<<<<
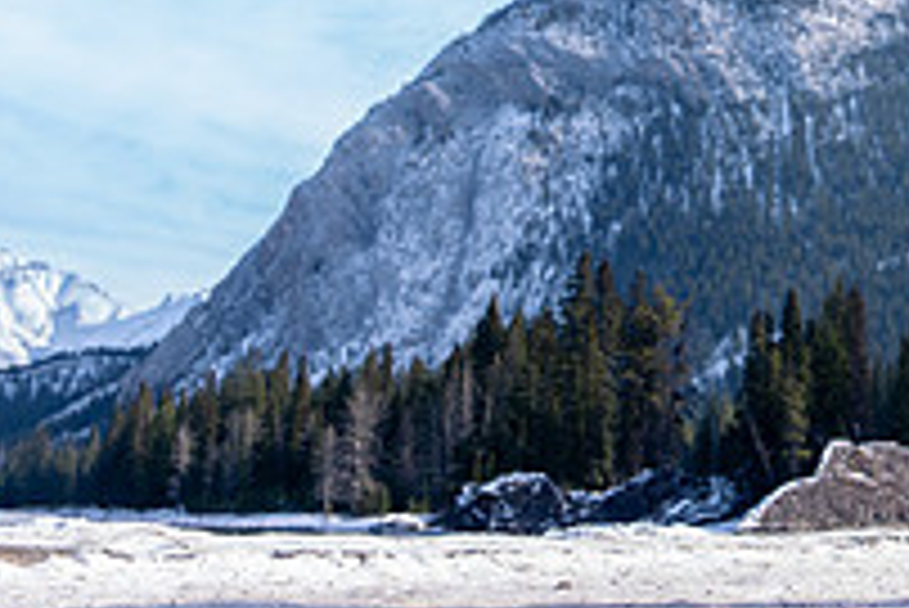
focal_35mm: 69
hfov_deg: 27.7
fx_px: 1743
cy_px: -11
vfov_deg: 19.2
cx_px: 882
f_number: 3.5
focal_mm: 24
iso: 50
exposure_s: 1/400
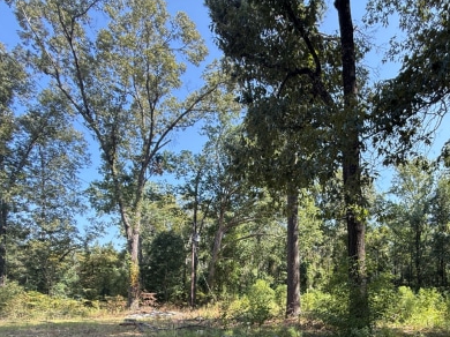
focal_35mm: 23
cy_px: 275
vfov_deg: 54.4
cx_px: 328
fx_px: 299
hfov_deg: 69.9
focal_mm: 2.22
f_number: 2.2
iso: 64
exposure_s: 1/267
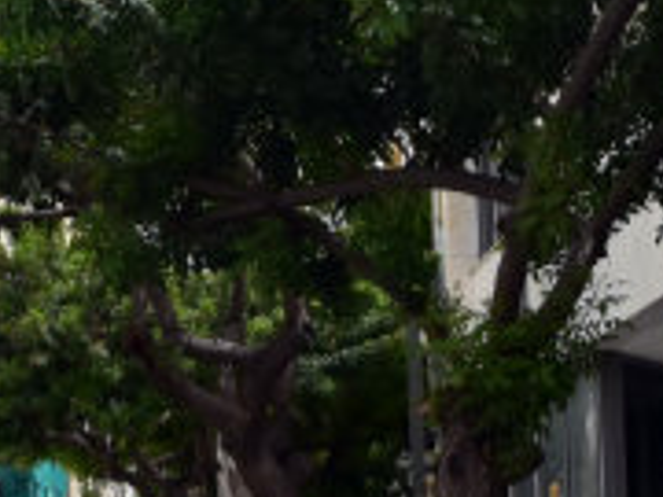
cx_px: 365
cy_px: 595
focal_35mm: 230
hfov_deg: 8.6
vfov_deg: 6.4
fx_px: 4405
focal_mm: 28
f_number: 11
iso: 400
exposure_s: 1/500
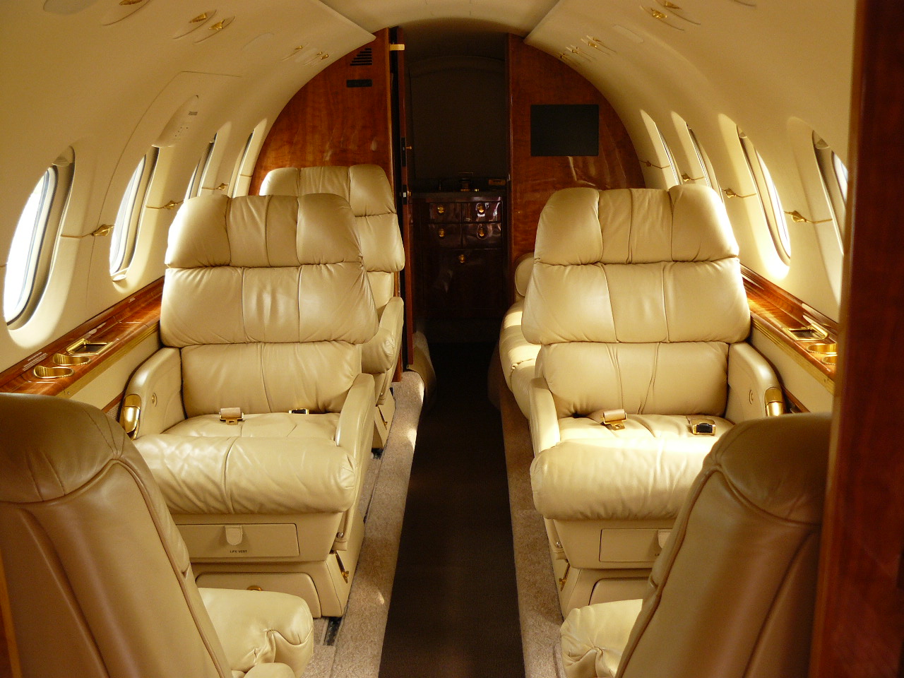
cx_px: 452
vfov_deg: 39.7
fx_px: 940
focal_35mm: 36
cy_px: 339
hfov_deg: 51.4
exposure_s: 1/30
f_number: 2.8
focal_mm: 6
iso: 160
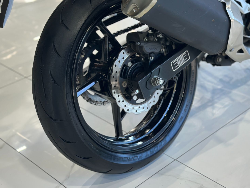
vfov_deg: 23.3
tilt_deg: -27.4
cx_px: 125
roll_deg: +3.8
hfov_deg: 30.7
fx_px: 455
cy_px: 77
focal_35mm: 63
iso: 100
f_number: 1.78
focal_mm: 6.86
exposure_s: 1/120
>>>>
All lines above must be repeated exactly, and the pictures must be omitted.

EXERCISE RESULT ▸
focal_35mm: 69
hfov_deg: 27.7
fx_px: 1743
cy_px: -11
vfov_deg: 19.2
cx_px: 882
f_number: 3.5
focal_mm: 24
iso: 50
exposure_s: 1/400
focal_35mm: 23
cy_px: 275
vfov_deg: 54.4
cx_px: 328
fx_px: 299
hfov_deg: 69.9
focal_mm: 2.22
f_number: 2.2
iso: 64
exposure_s: 1/267
cx_px: 365
cy_px: 595
focal_35mm: 230
hfov_deg: 8.6
vfov_deg: 6.4
fx_px: 4405
focal_mm: 28
f_number: 11
iso: 400
exposure_s: 1/500
cx_px: 452
vfov_deg: 39.7
fx_px: 940
focal_35mm: 36
cy_px: 339
hfov_deg: 51.4
exposure_s: 1/30
f_number: 2.8
focal_mm: 6
iso: 160
vfov_deg: 23.3
tilt_deg: -27.4
cx_px: 125
roll_deg: +3.8
hfov_deg: 30.7
fx_px: 455
cy_px: 77
focal_35mm: 63
iso: 100
f_number: 1.78
focal_mm: 6.86
exposure_s: 1/120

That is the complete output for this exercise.